Trik 5: Jedz to, co lubisz i kiedy chcesz
Jedzenie i picie podczas przygody bikepackingowej jest w dużej mierze definiowane przez osobiste preferencje. Najważniejsze jest jednak to, aby zabrać trochę zapasowego jedzenia, na wypadek braku możliwości, lub braku chęci, zatrzymywania się w barach, kawiarniach lub restauracjach. Może to wynikać z godzin otwarcia lokali, bezludnej lokalizacji lub zwykłej wybredności. Należy jednak podkreślić, że jedzenie znajdziesz w większości cywilizowanych miejsc. Nawet w najbardziej odległych częściach południowej Hiszpanii w większości sennych wiosek są jakieś sklepy – zawsze jest także lokalny bar, w którym można posilić się i napić piwa.
Pewnego razu wjechaliśmy do ostatniego miasta przed rozbiciem obozu i dowiedzieliśmy się, że nie można tam kupić żadnego jedzenia. Jedyny hotel w miasteczku był zamknięty, a jedyny bar nie oferował niczego do jedzenia. Po wyjaśnieniu naszej sytuacji właściciel baru pobiegł do swojego domu po drugiej stronie ulicy i wrócił z kilkoma pizzami podgrzanymi w piecu, które wcześniej kupił w supermarkecie. Zapłaciliśmy za to grosze, co dowodzi, że wszędzie można spotkać dobrych ludzi. Wniosek: nie przejmuj się jedzeniem. Zawsze coś znajdziesz po drodze. Pamiętaj jednak o rezerwie na wszelki wypadek!
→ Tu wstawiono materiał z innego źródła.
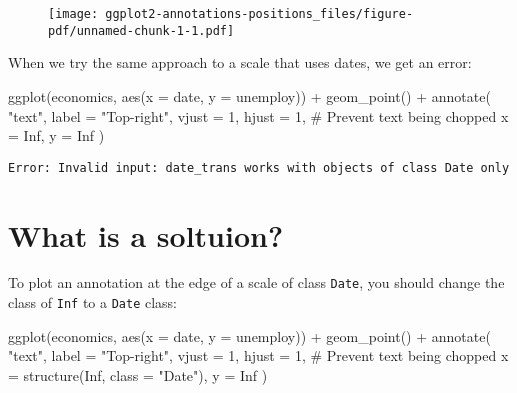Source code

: \documentclass[
  letterpaper,
  DIV=11,
  numbers=noendperiod]{scrreprt}
\newenvironment{Shaded}{\begin{snugshade}}{\end{snugshade}}
\newcommand{\AttributeTok}[1]{\textcolor[rgb]{0.40,0.45,0.13}{#1}}
\newcommand{\CommentTok}[1]{\textcolor[rgb]{0.37,0.37,0.37}{#1}}
\newcommand{\ConstantTok}[1]{\textcolor[rgb]{0.56,0.35,0.01}{#1}}
\newcommand{\DecValTok}[1]{\textcolor[rgb]{0.68,0.00,0.00}{#1}}
\newcommand{\FunctionTok}[1]{\textcolor[rgb]{0.28,0.35,0.67}{#1}}
\newcommand{\NormalTok}[1]{\textcolor[rgb]{0.00,0.23,0.31}{#1}}
\newcommand{\SpecialCharTok}[1]{\textcolor[rgb]{0.37,0.37,0.37}{#1}}
\newcommand{\StringTok}[1]{\textcolor[rgb]{0.13,0.47,0.30}{#1}}
\begin{document}
\begin{figure}[H]

{\centering \texttt{[image: ggplot2-annotations-positions\_files/figure-pdf/unnamed-chunk-1-1.pdf]}

}

\end{figure}

When we try the same approach to a scale that uses dates, we get an
error:

\begin{Shaded}
\begin{Highlighting}[]
\FunctionTok{ggplot}\NormalTok{(economics, }\FunctionTok{aes}\NormalTok{(}\AttributeTok{x =}\NormalTok{ date, }\AttributeTok{y =}\NormalTok{ unemploy)) }\SpecialCharTok{+}
  \FunctionTok{geom\_point}\NormalTok{() }\SpecialCharTok{+}
  \FunctionTok{annotate}\NormalTok{(}
    \StringTok{"text"}\NormalTok{,}
    \AttributeTok{label =} \StringTok{"Top{-}right"}\NormalTok{,}
    \AttributeTok{vjust =} \DecValTok{1}\NormalTok{, }\AttributeTok{hjust =} \DecValTok{1}\NormalTok{, }\CommentTok{\# Prevent text being chopped}
    \AttributeTok{x =} \ConstantTok{Inf}\NormalTok{, }\AttributeTok{y =} \ConstantTok{Inf}
\NormalTok{  )}
\end{Highlighting}
\end{Shaded}

\begin{verbatim}
Error: Invalid input: date_trans works with objects of class Date only
\end{verbatim}

\hypertarget{what-is-a-soltuion}{%
\section{What is a soltuion?}\label{what-is-a-soltuion}}

To plot an annotation at the edge of a scale of class \texttt{Date}, you
should change the class of \texttt{Inf} to a \texttt{Date} class:

\begin{Shaded}
\begin{Highlighting}[]
\FunctionTok{ggplot}\NormalTok{(economics, }\FunctionTok{aes}\NormalTok{(}\AttributeTok{x =}\NormalTok{ date, }\AttributeTok{y =}\NormalTok{ unemploy)) }\SpecialCharTok{+}
  \FunctionTok{geom\_point}\NormalTok{() }\SpecialCharTok{+}
  \FunctionTok{annotate}\NormalTok{(}
    \StringTok{"text"}\NormalTok{,}
    \AttributeTok{label =} \StringTok{"Top{-}right"}\NormalTok{,}
    \AttributeTok{vjust =} \DecValTok{1}\NormalTok{, }\AttributeTok{hjust =} \DecValTok{1}\NormalTok{, }\CommentTok{\# Prevent text being chopped}
    \AttributeTok{x =} \FunctionTok{structure}\NormalTok{(}\ConstantTok{Inf}\NormalTok{, }\AttributeTok{class =} \StringTok{"Date"}\NormalTok{), }\AttributeTok{y =} \ConstantTok{Inf}
\NormalTok{  )}
\end{Highlighting}
\end{Shaded}
\end{document}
Trik 6: Działaj elastycznie
Oto praktyczna zasada: warto zaplanować i znać trasę, miejsca postojów na sen i punkty uzupełniania zapasów – ale nieoczekiwane zdarzenia czają się za każdym rogiem – zamknięta droga, przypadkowe spotkanie itp. Wniosek: nie można zaplanować wszystkiego.
W Hiszpanii zauważyliśmy, że nasza rekreacyjna prędkość jazdy pozwalała nam na pokonywanie stosunkowo niewielkich odległości każdego dnia, co zwiększało ryzyko, że niekorzystna pogoda złapie nas na odludziu. Chcąc uniknąć takiej sytuacji, zmieniliśmy trasę, aby wrócić do dość dużego miasta i przespać się w hotelu. W takich chwilach, gdy na zewnątrz pada deszcz, a Ty bezpiecznie siedzisz w hotelowym pokoju dzięki decyzji podjętej w ułamku sekundy, masz prawdziwe poczucie triumfu.
Trik 7: Zanurz się w teraźniejszość
Najlepszą poradą, jakiej mogę udzielić na temat bikepackingu, jest to, aby wyjść na zewnątrz i spróbować. Można przeczytać wszystkie poradniki, ale gdy przygotujesz sprzęt, najlepszą rzeczą jest wyruszenie na trasę i samodzielne doświadczanie bikepackingu. Rozpocznij od krótkiej wyprawy z jednym noclegiem. Albo wybierz się do odległych miejsc, tak jak ja kilka lat temu, gdy wyruszyłem na rowerze z Holandii do Rzymu.
Sprzęt kempingowy możesz przetestować w bezpiecznej odległości od domu bądź wybrać spanie w pensjonacie lub hotelu. Jeśli odczuwasz większą żądzę przygód, możesz biwakować na łonie natury. Chodzi tylko o to, aby wyruszyć na trasę i doświadczać pełnej swobody, jaką daje kolarstwo, spotęgowanej przez czynnik urlopowy związany z budzeniem się w obcych miejscach.
Wpraw wszystkie trybiki w ruch, a wkrótce znajdziesz swoją ulubioną konfigurację i wprowadzisz dowolne zmiany po drodze. Jak powiedziałem wcześniej: nie chodzi o wyprawę doskonale przygotowaną pod każdym względem. Chodzi o aktywność na świeżym powietrzu i doświadczanie bikepackingu. Mam nadzieję, że będziesz się świetnie bawić!